-- Dataset content follows --

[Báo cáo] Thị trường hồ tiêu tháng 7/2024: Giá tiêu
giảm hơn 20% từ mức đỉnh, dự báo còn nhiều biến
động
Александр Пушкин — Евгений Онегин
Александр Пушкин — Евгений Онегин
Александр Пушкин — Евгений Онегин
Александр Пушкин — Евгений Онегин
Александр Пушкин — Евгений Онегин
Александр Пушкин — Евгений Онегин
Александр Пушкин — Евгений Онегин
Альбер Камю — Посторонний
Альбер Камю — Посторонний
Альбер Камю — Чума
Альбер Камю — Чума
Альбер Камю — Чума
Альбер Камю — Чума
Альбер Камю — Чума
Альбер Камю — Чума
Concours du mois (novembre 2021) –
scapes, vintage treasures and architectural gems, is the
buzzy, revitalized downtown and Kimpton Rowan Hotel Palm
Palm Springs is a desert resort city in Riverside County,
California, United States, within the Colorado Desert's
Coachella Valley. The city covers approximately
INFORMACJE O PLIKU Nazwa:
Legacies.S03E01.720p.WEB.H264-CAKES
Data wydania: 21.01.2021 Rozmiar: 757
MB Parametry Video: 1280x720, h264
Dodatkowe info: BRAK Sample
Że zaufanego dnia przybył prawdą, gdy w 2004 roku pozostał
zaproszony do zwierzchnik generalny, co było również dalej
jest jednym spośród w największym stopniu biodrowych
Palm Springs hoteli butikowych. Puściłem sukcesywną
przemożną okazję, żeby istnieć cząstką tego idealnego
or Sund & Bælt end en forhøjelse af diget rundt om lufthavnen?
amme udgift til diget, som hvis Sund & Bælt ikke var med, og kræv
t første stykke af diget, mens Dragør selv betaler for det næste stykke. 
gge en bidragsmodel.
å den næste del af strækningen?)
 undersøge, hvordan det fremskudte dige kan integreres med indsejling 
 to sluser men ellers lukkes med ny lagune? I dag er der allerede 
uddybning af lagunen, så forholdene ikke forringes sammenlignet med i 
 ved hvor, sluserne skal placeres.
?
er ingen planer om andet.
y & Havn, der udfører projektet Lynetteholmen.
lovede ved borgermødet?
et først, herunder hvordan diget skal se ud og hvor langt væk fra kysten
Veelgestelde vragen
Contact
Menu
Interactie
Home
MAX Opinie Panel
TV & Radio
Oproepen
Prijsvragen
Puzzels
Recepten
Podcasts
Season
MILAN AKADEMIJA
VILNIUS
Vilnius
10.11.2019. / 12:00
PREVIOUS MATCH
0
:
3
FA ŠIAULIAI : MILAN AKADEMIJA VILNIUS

-- Dataset content concluded --

**What is being asked**. Copy every line in the records above that contains the word "Palm".

**Result**.
buzzy, revitalized downtown and Kimpton Rowan Hotel Palm
Palm Springs is a desert resort city in Riverside County,
Palm Springs hoteli butikowych. Puściłem sukcesywną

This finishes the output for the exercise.